It started with twelve, apparently. A
glittering dozen of finalists, most of whom are already so anonymous that even
when their names flash on the screen I have trouble placing them. This has not
been a banner year for ITV’s former flagship title, which is limping towards
next week’s final like a trap-wounded coyote that chose to chew off its own
leg. But we’re in it for the long haul, so let’s hunker down and get through it
together.
According to the clips, which are
desperately trying to convince us that any of this is exciting, Tamera
“blossomed before our eyes,” then fucked off home. And Nicole became the first judge to lose all
her acts, as well as her entire collection of support garments, on tonight’s
evidence. Gary’s still trying to play soothsayer, predicting that, for one of
the acts, it could all end tomorrow, but neglects to tell us tonight’s Lotto
numbers. Sharon’s also trying to sound insightful, claiming “You’re only as
good as your last performance.” Well, apart from the second one.

=-=-=

• [To do]:
[1] Display every line of the records that contains the string "Procedures", treating uppercase and lowercase letters as distinct.
[2] Carry on the television review from the point at which it stops.
The text and the records are unrelated to each other.

(Saved data entries)
=-=-=

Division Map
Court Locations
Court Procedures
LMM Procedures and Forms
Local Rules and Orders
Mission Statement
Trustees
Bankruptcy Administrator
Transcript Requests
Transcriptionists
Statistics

=-=-=

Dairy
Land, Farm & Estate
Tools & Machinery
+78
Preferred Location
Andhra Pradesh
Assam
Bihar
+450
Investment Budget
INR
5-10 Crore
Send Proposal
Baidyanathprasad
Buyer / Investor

=-=-=

• [Response list]:
[1]
Court Procedures
LMM Procedures and Forms

[2]
Don’t worry if you’re confused by the weird
mash-up of Beyonce and Elton John playing, as Dermot performs his lackluster
twirl – that’s tonight’s theme. “We’re so close to the final, I can almost
smell it,” gushes Dermot, but I think that might just be Luke standing too
close to the studio lights. Nicole’s
come dressed as Maleficent, if the Disney villainess charged by the hour. For
all her weepiness over Tamera last Sunday, she looks thrilled that she didn’t
have to spend half her week in a draughty studio listening to rehearsals.
Louis kicks proceedings off by reminding
the people of Devon to vote for Luke, who’s spent most of the week moping about
being in the bottom two. The choreographer is coaching Luke on how to connect
with his inner diva, but it’s hard to take advice from someone who thinks
nothing of leaving the house with a dog blanket wrapped round his neck. The
theme is Beyonce, so Luke’s doing ‘The Best Thing I Never Had,’ and for the
first time in the entire series, his bouncy Mumford bullshit actually improves
the song. Of course, that doesn’t help with the shouty, tuneless vocals, but
miracles are more of an Easter thing so let’s just move on. Gary says Luke has
outgrown the studio (well, the hair certainly has) and Nicole is bang on the
money when she describes it as “a bit One Direction and Mumford and Sons.” Louis
tells the people of Devon to lift their phones, but doesn’t follow through with
instructions on what to do next.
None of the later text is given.